JAMES O. LLOYD-SMITH, M.SC., PH.D.
Tools and Techniques: mathematical modeling, computer simulation, computational statistics, wildlife and human field epidemiology
Interests: infectious disease dynamics, zoonotic infections, emerging pathogens, virus evolution, host jumps, pathogen adaptation, population ecology, epidemiology
I study the ecology, evolution and epidemiology of infectious diseases, by using mathematical and computational tools to create models that help untangle the complex mechanisms that underlie disease spread and pathogen evolution. I am interested in the processes that give rise to emergence of novel pathogens, and particularly in the emergence of zoonotic pathogens from animal hosts into humans. For example, when a zoonotic virus like H5N1 avian influenza or monkeypox causes a cluster of cases among humans, what determines whether it adapts to become more transmissible and hence cause an epidemic? What determines its level of virulence in the short and long term?

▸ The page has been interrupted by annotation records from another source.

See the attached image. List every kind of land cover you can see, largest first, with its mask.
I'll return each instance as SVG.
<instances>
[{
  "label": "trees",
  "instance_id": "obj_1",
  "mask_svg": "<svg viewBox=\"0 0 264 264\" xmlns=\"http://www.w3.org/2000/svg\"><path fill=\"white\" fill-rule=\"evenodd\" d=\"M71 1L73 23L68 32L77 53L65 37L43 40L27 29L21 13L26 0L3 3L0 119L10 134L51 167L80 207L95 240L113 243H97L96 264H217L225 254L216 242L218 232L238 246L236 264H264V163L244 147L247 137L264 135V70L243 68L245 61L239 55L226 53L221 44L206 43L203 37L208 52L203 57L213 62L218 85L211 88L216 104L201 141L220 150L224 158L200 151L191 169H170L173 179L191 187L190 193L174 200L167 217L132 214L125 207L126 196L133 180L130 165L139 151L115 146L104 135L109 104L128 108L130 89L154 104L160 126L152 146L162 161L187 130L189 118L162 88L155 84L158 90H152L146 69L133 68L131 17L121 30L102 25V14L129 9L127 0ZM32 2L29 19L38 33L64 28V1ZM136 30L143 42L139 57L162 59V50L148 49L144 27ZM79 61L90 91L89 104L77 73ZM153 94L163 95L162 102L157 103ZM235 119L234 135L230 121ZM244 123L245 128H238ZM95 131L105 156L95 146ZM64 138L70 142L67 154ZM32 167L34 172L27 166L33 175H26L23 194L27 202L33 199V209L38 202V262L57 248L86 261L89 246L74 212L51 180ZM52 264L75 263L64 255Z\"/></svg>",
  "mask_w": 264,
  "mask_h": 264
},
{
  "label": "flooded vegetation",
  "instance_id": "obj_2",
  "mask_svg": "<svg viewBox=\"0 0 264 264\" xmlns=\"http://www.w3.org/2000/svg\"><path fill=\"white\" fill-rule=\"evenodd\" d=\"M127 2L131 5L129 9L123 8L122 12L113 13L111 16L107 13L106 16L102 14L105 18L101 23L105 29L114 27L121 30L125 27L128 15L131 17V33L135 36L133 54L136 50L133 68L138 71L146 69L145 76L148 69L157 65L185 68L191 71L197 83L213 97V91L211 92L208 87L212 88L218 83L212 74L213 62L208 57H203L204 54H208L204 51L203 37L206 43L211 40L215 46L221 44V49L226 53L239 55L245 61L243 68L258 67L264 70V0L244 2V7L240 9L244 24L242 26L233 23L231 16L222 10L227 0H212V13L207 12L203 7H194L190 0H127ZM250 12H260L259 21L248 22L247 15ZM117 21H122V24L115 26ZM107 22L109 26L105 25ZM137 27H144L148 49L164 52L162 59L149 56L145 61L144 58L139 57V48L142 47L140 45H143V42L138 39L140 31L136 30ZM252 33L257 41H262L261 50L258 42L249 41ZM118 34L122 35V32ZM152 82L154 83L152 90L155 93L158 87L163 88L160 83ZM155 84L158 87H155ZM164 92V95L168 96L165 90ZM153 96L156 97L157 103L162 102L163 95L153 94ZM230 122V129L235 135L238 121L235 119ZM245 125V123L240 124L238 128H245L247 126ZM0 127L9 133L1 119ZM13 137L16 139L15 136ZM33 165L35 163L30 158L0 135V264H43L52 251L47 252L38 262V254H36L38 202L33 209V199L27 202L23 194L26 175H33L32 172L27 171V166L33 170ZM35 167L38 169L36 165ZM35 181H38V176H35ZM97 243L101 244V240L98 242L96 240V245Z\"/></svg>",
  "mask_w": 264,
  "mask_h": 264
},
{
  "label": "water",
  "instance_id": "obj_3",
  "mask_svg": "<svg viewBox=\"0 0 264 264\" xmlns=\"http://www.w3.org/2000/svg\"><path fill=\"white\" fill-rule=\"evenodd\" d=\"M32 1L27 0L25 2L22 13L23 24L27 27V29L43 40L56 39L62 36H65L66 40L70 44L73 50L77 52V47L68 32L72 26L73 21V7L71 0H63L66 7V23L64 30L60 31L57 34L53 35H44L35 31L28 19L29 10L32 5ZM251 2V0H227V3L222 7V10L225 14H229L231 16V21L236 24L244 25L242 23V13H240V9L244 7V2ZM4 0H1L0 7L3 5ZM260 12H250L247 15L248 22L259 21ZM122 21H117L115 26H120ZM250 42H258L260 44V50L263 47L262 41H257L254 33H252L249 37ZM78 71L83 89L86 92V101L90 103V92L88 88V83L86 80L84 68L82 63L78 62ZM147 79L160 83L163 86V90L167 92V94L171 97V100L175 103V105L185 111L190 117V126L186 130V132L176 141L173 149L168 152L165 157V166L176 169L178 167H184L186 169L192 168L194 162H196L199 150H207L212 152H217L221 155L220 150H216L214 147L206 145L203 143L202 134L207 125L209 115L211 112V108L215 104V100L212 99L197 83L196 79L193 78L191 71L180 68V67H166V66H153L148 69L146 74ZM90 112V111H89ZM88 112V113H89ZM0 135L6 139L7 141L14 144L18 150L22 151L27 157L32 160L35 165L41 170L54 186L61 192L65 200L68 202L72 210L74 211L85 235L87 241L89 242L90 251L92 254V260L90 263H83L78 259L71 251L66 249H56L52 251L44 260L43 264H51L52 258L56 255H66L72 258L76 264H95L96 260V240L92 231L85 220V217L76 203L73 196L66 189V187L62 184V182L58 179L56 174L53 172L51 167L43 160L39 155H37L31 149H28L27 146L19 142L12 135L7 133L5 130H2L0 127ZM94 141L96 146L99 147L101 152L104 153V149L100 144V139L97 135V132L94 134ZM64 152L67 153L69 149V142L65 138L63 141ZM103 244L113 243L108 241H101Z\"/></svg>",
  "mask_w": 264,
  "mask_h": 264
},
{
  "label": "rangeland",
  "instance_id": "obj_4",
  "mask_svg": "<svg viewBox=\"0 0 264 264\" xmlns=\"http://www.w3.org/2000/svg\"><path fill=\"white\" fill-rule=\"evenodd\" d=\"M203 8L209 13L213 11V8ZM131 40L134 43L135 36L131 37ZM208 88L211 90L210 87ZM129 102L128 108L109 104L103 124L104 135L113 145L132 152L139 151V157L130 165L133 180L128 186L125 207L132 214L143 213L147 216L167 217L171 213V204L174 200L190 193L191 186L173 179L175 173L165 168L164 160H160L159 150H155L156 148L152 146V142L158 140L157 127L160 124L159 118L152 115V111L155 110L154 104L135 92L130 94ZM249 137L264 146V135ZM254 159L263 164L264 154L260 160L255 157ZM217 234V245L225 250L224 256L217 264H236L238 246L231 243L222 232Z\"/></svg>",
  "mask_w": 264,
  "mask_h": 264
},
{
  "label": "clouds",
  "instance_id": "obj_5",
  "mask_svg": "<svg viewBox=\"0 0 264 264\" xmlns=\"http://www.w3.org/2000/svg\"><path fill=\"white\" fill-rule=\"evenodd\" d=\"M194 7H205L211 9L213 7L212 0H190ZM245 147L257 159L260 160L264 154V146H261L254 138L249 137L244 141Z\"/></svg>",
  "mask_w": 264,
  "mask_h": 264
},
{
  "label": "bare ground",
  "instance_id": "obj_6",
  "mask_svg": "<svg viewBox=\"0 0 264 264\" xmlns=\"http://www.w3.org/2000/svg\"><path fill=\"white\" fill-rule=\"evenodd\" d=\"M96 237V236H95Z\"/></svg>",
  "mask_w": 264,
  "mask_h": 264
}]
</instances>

My interests also include the evolutionary responses of pathogens to biomedical interventions, since the concepts and mechanisms involved in antibiotic resistance or vaccine escape are directly analogous to those involved in zoonotic emergence. I have worked on human, wildlife and livestock diseases including leptospirosis, monkeypox, HIV/AIDS, tuberculosis, SARS, influenza, dengue and many others. In all these activities, I collaborate with wildlife biologists, veterinarians, infectious disease specialists, epidemiologists, and microbiologists. I am excited about opportunities to build new collaborations with empirically and theoretically minded colleagues, to study how pathogen evolution impacts human and animal health, and how hosts evolultion is influenced by infectious disease.
I am chair of a working group on pathogen emergence for the NIH-RAPIDD program (Research and Policy for Infectious Disease Dynamics). In this capacity I have helped to organize numerous workshops that address themes in pathogen evolutionary ecology and molecular epidemiology.